-- WHAT IS EXPECTED --
Carry on the interview answer about the novel on the Light and Sound roots of Christianity, starting after its final sentence. The listing that follows it is separate.

===== EXTRACT TO READ

A. This is the only novel to my knowledge that explores the Light and Sound as the root of Christianity. I began researching this novel before the advent of such books as Dan Brown’s The Da Vinci Code (2003), and early versions of my novel started off in the same direction where the characters find historical evidence of hidden texts of impact to Christianity as we know it today. These hidden texts included the Gospel of Mary Magdalene and other Gnostic texts from the Nag Hammadi Library, first recovered in 1945 from the desert sands of Egypt, many of which were thought to be excluded from the New Testament. The Da Vinci Code was justifiably a global phenomenon because it offered an alternative ending to the story of Jesus and his disciples, namely his relationship with Mary Magdalene. It also emoted a sense of hope that the story didn’t just end 2,000 years ago. This has since captured the imagination of countless millions of people. So by the end of the novel the reader is left with, okay, Christianity is more than what convention has taught us, but then what are we to do with that information? My intention was to not only explore the original mysticism of Jesus, which is not unlike other Eastern paths, but to also show how we can partake of the mystical teachings in the modern world. In some ways, The Logos of Soul is more like Deepak Chopra’s novel, Jesus, Story of Enlightenment, although again it focuses specifically on the Light and Sound Teachings.

==========
===== DATA

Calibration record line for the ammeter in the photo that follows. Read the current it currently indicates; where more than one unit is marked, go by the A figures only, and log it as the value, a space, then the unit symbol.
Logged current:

==========

-- TASK OUTPUT --
Q. Is The Logos of Soul a love story between Jesus and Mary Magdalene?

A. The romantic love I leave to the reader’s imagination. That is because in both the canonized and the Gnostic gospels Mary Magdalene is a formidable spiritual being in her own rite. This was not a status that was granted her merely because of her intimate relationship to Jesus. As one of the main characters in the novel, Mary Magdalene’s story is one of deep devotion to her chosen master and her own personal inner growth. So, yes, in way this is a love story.

Q. Many stories send Mary Magdalene to Europe or back to her hometown of Magdala after the crucifixion. In your novel, Mary Magdalene and her siblings go into exile in Ephesus on the western coast of modern day Turkey. Why Ephesus?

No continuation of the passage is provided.